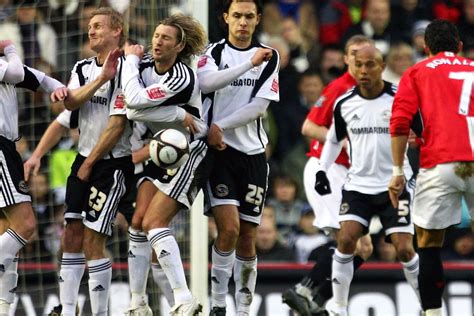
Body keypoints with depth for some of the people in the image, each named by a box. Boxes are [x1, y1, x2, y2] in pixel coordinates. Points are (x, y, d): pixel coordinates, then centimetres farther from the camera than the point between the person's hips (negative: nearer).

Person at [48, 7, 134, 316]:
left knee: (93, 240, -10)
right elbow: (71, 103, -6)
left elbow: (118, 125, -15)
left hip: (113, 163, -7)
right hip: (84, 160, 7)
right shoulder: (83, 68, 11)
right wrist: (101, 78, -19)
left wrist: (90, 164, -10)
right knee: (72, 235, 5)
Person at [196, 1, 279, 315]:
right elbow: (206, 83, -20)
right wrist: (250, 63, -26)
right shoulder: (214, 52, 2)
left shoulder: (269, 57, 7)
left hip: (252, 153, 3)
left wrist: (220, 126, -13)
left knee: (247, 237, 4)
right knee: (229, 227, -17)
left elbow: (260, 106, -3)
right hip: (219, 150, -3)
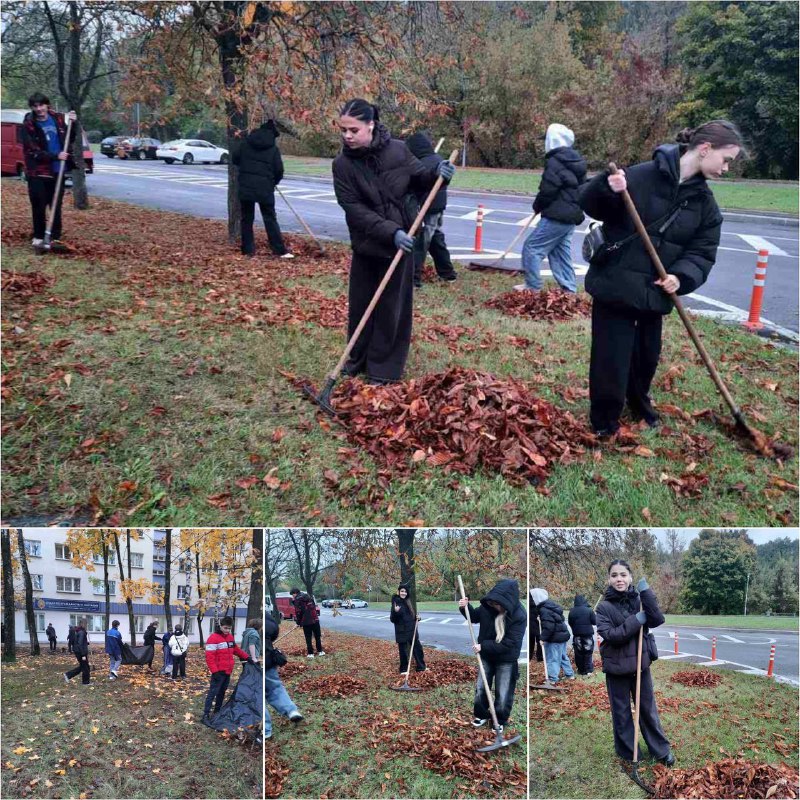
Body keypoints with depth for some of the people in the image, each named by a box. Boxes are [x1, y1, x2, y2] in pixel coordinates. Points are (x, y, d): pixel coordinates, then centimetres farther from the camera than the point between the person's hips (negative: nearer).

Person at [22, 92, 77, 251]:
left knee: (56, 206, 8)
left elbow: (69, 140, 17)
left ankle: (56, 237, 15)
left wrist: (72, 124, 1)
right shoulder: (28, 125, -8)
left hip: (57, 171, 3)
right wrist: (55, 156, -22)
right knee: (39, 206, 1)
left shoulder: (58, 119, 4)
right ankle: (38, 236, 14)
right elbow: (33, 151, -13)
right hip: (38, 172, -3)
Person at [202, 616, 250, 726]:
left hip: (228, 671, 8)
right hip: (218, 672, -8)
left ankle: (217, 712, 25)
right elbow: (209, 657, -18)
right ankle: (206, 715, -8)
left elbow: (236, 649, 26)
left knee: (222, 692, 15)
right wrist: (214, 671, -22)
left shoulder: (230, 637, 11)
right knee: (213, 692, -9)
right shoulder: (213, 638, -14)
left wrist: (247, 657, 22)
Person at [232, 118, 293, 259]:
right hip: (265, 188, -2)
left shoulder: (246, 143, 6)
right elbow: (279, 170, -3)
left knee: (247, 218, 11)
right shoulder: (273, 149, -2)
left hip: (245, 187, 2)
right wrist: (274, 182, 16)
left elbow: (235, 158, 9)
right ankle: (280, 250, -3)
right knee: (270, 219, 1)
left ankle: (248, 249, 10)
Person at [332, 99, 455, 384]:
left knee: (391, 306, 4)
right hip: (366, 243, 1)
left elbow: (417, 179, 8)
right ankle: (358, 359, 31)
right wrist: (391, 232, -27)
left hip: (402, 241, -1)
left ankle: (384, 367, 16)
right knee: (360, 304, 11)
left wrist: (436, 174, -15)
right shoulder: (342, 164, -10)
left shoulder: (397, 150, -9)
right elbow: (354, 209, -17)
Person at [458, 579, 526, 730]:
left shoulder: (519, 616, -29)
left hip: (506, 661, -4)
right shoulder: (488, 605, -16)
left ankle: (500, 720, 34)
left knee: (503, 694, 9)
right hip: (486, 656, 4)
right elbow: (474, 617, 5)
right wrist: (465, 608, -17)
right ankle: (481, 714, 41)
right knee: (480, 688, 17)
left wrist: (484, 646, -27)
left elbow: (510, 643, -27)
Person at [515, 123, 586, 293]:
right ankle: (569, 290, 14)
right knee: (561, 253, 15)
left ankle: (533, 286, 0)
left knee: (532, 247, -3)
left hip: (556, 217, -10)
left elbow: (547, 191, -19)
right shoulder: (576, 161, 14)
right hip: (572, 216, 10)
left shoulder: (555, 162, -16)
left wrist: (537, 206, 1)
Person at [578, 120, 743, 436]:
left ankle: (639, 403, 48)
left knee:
■ ■ ■
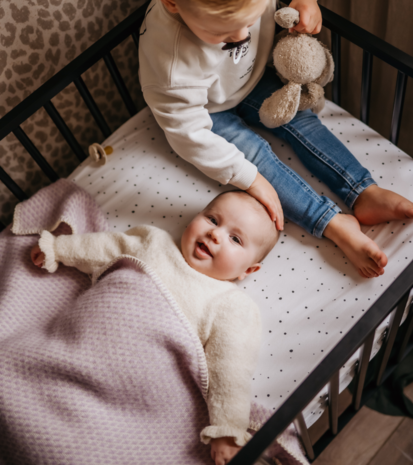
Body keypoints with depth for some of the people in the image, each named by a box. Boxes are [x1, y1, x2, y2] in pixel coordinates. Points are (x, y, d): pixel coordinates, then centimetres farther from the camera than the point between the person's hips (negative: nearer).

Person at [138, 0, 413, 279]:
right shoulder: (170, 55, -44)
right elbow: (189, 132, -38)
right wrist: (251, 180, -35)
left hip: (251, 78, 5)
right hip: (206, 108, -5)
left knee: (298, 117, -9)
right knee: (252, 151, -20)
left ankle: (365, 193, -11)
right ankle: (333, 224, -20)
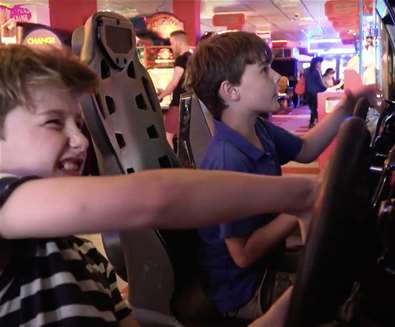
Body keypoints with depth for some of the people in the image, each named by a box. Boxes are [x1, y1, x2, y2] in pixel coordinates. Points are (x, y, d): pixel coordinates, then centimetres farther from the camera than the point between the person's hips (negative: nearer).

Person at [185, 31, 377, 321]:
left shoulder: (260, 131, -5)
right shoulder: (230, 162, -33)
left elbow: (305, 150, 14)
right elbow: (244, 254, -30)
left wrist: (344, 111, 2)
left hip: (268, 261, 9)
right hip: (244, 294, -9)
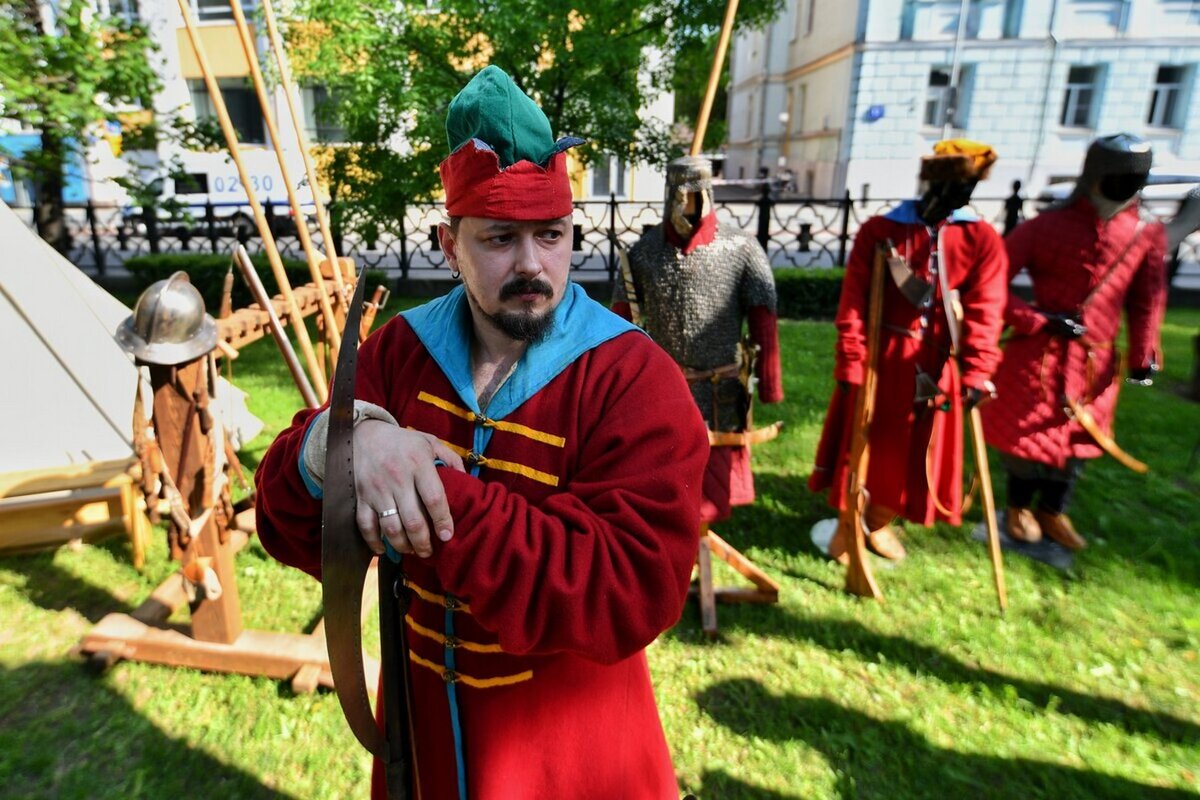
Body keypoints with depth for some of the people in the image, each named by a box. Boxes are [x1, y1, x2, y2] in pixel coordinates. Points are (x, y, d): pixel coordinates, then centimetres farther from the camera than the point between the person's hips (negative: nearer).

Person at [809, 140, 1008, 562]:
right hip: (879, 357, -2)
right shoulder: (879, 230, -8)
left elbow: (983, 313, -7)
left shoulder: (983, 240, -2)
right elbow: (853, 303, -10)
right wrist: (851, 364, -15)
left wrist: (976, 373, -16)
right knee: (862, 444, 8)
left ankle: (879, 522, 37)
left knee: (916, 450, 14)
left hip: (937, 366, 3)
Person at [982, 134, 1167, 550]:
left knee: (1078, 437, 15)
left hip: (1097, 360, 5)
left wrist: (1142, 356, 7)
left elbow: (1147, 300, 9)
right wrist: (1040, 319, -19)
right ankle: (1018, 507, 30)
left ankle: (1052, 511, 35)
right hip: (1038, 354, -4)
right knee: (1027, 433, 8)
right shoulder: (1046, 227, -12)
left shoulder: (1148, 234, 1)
■ ■ ■
● EXERCISE OBJECTIVE: Beginning at the line that has "left hip: (251, 78, 5)" and ending at the line that has "right hip: (1038, 354, -4)", restate the listing above word for word, pictures left out.

● WRITTEN ANSWER:
left hip: (251, 78, 5)
right hip: (206, 108, -5)
left knee: (298, 117, -9)
right knee: (252, 151, -20)
left ankle: (365, 193, -11)
right ankle: (333, 224, -20)
Body keypoints with depth for some of the people in the image, each named by a box. Boxes are [x1, y1, x2, y2] in pixel coordinates. Points are (x, y, d): pixel coordinates, then centimetres farther from the camera than the point between the person's hips (negative: nearer).

Person at [185, 31, 377, 321]:
left shoulder: (260, 131, -5)
right shoulder: (230, 162, -33)
left elbow: (305, 150, 14)
right elbow: (244, 254, -30)
left wrist: (344, 111, 2)
left hip: (268, 261, 9)
right hip: (244, 294, -9)
Body keypoints with depth for some of the people in the image, each named by a box. Boxes are [x1, y1, x2, y2] in pixel coordinates. Points are (x, y, d): pixel coordinates, then centimetres farther from the camera than the point between the person's hips (negative: nearer).

Person at [809, 140, 1008, 562]:
right hip: (879, 357, -2)
right shoulder: (879, 230, -8)
left elbow: (983, 313, -7)
left shoulder: (983, 240, -2)
right elbow: (853, 303, -10)
right wrist: (851, 364, -15)
left wrist: (976, 373, -16)
right knee: (862, 444, 8)
left ankle: (879, 522, 37)
left knee: (916, 450, 14)
left hip: (937, 366, 3)
Person at [982, 134, 1167, 550]:
left knee: (1078, 437, 15)
left hip: (1097, 360, 5)
left wrist: (1142, 356, 7)
left elbow: (1147, 300, 9)
right wrist: (1040, 319, -19)
right ankle: (1018, 507, 30)
left ankle: (1052, 511, 35)
right hip: (1038, 354, -4)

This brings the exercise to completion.